→ Textabschnitt
• • • •

An diesem 11. November begehen wir einen Festtag des liturgischen Kalenders, der aus dem Kulturerbe Mitteleuropas nicht wegzudenken ist: Das Martinifest.
Der hl. Martin von Tours, auch Martin der Barmherzige genannt, war ein römischer Soldat der Reiterei. Geboren ist er im Jahr 316 in Savaria (heute das ungarische Szombathely). Berühmt ist er für eine Geste: er teilte mit dem Schwert seinen Mantel entzwei und gab eine Hälfte einem frierenden Bettler. In römischer Zeit wurden die Kosten für die Bekleidung des Soldaten teilweise vom Sold abgezogen, sodass Martin in wahrhaft wohltätiger Geste den eigenen Anteil verschenkte, und nicht etwa Staats- bzw. Fremdbesitz. Der Bettler war niemand anderes als Christus, wie sich ihm noch in der selben Nacht erschloss, als Jesus ihm im Traum erschien.
In der Mantelhälfte, die im Lateinischen ‘cappa’ (Umhang) genannt wird, hat der Begriff Kapelle seinen Ursprung. Denn Jahre nach Martins Ableben verwahrte man die verbliebene Mantelhälfte als Reliquie in einem kleinen Andachtsraum, welcher schon bald Kapelle genannt wurde.
Nachdem er sich taufen ließ und nach Verrichtung seines langjährigen militärischen Dienstes, lebte der hl. Martin als Einsiedler und verbreitete eine Frühform des Mönchswesens über weite Teile Galliens. Er wirkte erstmals Wunder und wurde schließlich zum Bischof von Tours gewählt, von wo aus er sich weiterhin der Bekehrung der Heiden widmete. Er verstarb im Jahr 397 an der Loire.
Die fränkischen Könige wählten ihn zum Schutzpatron ihrer Dynastien. Der hl. Martin ist heute Patron des hohen Doms zu Mainz, Schutzpatron der Soldaten und Bettler, und ein Nationalheiliger Frankreichs und der Slowakei.

• • • •

→ Teile der Übung
1. Schreib alle Zeilen der Datensätze Wort für Wort heraus.
2. Führ den Text über den heiligen Martin nach seinem letzten Satz weiter.
Die Datensätze haben mit dem Text über den heiligen Martin nichts zu tun.

• • • •

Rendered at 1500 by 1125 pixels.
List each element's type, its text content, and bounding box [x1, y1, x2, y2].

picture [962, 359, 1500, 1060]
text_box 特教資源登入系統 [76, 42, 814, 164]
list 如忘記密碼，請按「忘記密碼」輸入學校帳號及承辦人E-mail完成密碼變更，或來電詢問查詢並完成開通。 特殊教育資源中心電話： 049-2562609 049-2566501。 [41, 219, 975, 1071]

• • • •

→ Ergebnisse der Übung
1.
Rendered at 1500 by 1125 pixels.
List each element's type, its text content, and bounding box [x1, y1, x2, y2].

picture [962, 359, 1500, 1060]
text_box 特教資源登入系統 [76, 42, 814, 164]
list 如忘記密碼，請按「忘記密碼」輸入學校帳號及承辦人E-mail完成密碼變更，或來電詢問查詢並完成開通。 特殊教育資源中心電話： 049-2562609 049-2566501。 [41, 219, 975, 1071]

2.
Das Fest des hl. Martin fällt zeitgleich mit dem Abschluss der Ernte und dem Beginn des Winters. Die Tage werden kürzer, das Licht seltner und die Kälte bricht ein.
Es ist also im deutschen Kulturraum Brauchtum, jeden 11. November bei Abenddämmerung auf die Straße zu gehen, Feuer und Fackeln anzuzünden. Auch eine traditionnelle Festmahlzeit um einer gebratenen Gans gehört dazu, sowie Martinszüge mit farbfrohen und formenreichen Laternen auf den Gehwegen. Die Laternen werden zuvor von den Kindern angefertigt. Sie beteiligen sich mit ihrem Gesang von Liedern wie z.B. ‘Ich gehe mit meiner Laterne’ an den Umzügen hinter einem reitenden als hl. Martin in römischer Soldatenmontur verkleideten Mann. Nach dem Umzug wird ein großes Feuer angezündet: das Martinifeuer. Es steht für das Licht in der Finsternis, ähnlich wie die Geste des hl. Martin. Martinsbrezeln und Weckmänner werden an die Kinder verteilt.
Was die Gans betrifft, so wird sie insbesondere deswegen verzehrt, weil die Heiligenvita besagt, dass Martin, als er zum Bischof von Tours bestimmt werden sollte, sich versteckte, weil er sich dieser Aufgabe nicht würdig fühlte, Gänse jedoch seine Gegenwart verrieten.
Ausserdem markierte der 11. November früher den wirtschaftlichen Neujahrsbeginn in der bäuerlichen Gesellschaft. Denn aus Weidemangel für die Tiere war die Gans das einzige genügend fettige Geflügeltier zu Beginn des Novembers.
Das Fest des hl. Martin ist also ein stimmungsvolles Fest, wo alle zusammenkommen. Es ist ein schöne Lehre des Teilens und eine besondere Erfahrung für alle Kinder. Es ist auch eine Vorbereitung auf die Weihnachtszeit.
Ein Kinderlied zum Martinsfest: « Ich geh mit meiner Laterne »
Ich geh mit meiner Laterne
Ich geh mit meiner Laterne und meine Laterne mit mir.
Dort oben leuchten die Sterne und unten leuchten wir.
1. Ein Lichtermeer zu Martins Ehr’. Rabimmel, rabammel,
rabumm.
2. Wie schön
das klingt, wenn jeder singt. Rabimmel, rabammel, rabumm.
3. Laternenlicht, verlösch mir nicht. Rabimmel, rabammel, rabumm.
4. Mein Licht ist schön, könnt ihr es sehn? Rabimmel, rabammel, rabumm.
5. Ich trag mein Licht, ich fürcht
mich nicht! Rabimmel, rabammel, rabumm.
6. Der Hahn der kräht, die Katz miaut.
Rabimmel, rabammel, rabumm.
7. Mein Licht ist aus, ich geh nach Haus. Rabimmel,
rabammel, rabumm.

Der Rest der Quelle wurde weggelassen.